Halfway down, there's the region of color vision that can be replicated by an RGB system. It's not clear to me how adding Y enlarges the region- I would have guessed that the 4th color should be 510 nm. I wonder, since color representation also involves *negative* values, if the real benefit is 'adding' -Y rather than adding 'Y'.
P: 15,319
 Quote by K^2 However, here is where I have a problem with it. In order for it to be of any use, you need a signal that encodes 4 components. Standard TV broadcast is YCrCb, which has 1-to-1 with RGB (give or take quantization errors). I'm not sure if HD uses the same or actual RGB. Either way, while the screen itself will be capable of reproducing more colors, I doubt you'd get much use out of it, unless they change broadcast standards.
It's possible they simply use a gain algorithm to boost saturation of any yellows. I'm not sure but it's possible that the signal (source) is an ideal spectrum and it's simply the output (diodes,LCD) that's weak in the yellow area.

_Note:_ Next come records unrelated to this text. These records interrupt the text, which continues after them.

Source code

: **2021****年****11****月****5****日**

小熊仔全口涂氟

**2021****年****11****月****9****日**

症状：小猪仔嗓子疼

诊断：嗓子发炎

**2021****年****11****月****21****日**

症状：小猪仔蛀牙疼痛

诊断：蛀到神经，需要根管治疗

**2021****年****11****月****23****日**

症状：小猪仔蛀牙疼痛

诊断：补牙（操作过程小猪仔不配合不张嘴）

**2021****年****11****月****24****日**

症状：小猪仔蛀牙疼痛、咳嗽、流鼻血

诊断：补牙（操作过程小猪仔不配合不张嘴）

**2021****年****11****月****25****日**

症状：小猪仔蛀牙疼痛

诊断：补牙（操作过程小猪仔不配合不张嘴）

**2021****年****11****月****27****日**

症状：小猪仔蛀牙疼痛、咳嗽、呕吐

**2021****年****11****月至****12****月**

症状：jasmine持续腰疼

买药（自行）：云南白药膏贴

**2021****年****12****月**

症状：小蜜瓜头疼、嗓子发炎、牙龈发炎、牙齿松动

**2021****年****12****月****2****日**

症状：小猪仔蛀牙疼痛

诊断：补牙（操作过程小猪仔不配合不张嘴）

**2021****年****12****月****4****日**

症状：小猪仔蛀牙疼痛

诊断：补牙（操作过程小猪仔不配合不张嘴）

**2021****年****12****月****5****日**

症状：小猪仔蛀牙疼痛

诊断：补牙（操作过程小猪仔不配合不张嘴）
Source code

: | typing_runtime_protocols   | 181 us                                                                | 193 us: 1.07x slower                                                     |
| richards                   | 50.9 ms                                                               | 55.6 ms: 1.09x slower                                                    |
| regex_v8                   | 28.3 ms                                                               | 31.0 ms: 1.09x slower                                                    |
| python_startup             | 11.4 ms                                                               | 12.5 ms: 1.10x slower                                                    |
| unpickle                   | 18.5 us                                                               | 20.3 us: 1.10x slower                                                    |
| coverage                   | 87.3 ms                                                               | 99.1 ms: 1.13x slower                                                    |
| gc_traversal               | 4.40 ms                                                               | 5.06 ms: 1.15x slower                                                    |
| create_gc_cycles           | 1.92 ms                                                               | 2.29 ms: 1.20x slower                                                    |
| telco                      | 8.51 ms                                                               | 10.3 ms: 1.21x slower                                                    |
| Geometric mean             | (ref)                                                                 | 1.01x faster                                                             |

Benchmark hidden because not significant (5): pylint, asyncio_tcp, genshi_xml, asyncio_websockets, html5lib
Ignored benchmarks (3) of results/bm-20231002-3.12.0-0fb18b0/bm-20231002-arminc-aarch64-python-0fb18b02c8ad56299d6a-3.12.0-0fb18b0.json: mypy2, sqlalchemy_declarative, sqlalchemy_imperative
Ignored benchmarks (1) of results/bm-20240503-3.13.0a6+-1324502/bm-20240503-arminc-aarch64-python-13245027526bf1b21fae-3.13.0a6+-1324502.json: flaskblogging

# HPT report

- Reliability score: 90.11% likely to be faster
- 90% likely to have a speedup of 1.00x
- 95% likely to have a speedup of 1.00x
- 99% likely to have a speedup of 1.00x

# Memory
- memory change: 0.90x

So, adding a yellow output would allow yellows to be boosted without a corresponding unwanted red/green boost.

But I'm just speculating.
 P: 328 Ok, it was my understanding of cone cells that was flawed. Like K^2 said, they are triggered by a range of wavelengths, and indeed your green and red cones are highly sensitive to yellow light. And, yes, my drawings were crude, but my intention was to show that you can't see a color on the edge of the circle (a 100% saturated color) by mixing any two other colors.
 P: 328 Also, K^2, I like the way you write integrals. Too many people see the dx term as just an end parenthesis.
P: 2,470
 Quote by DaveC426913 It's possible they simply use a gain algorithm to boost saturation of any yellows. I'm not sure but it's possible that the signal (source) is an ideal spectrum and it's simply the output (diodes,LCD) that's weak in the yellow area.
You couldn't send the actual spectrum across, but I think I see what you mean.

If you built a camera that perfectly replicates cones' spectra in its RGB elements, I suppose, you could make it work. Send across the IR, IG, and IB that correspond to excitation level in neurons actually going back to visual cortex, and have the circuitry figure out the rest depending on how many parameters it can play with.

That would work, except that the modern cameras are actually designed to work as well as possible with modern screens. So their intensities are are already mixed up somewhat. You'd still need an entirely new infrastructure, not to mention remaking of all the movies you plan to show, for it to be truly useful.

But I may be missing something as well.
 Also, K^2, I like the way you write integrals. Too many people see the dx term as just an end parenthesis.
Habit, I guess. I have to admit, I don't always use strictly mathematically correct treatment of dx. It's just too convenient to shift it around as an actual infinitesimal element very often. I guess that's the sort of shortcut that results in mathematicians making fun of physicists. But I haven't thought of it as a "parenthesis" at least since differential equations class way back when.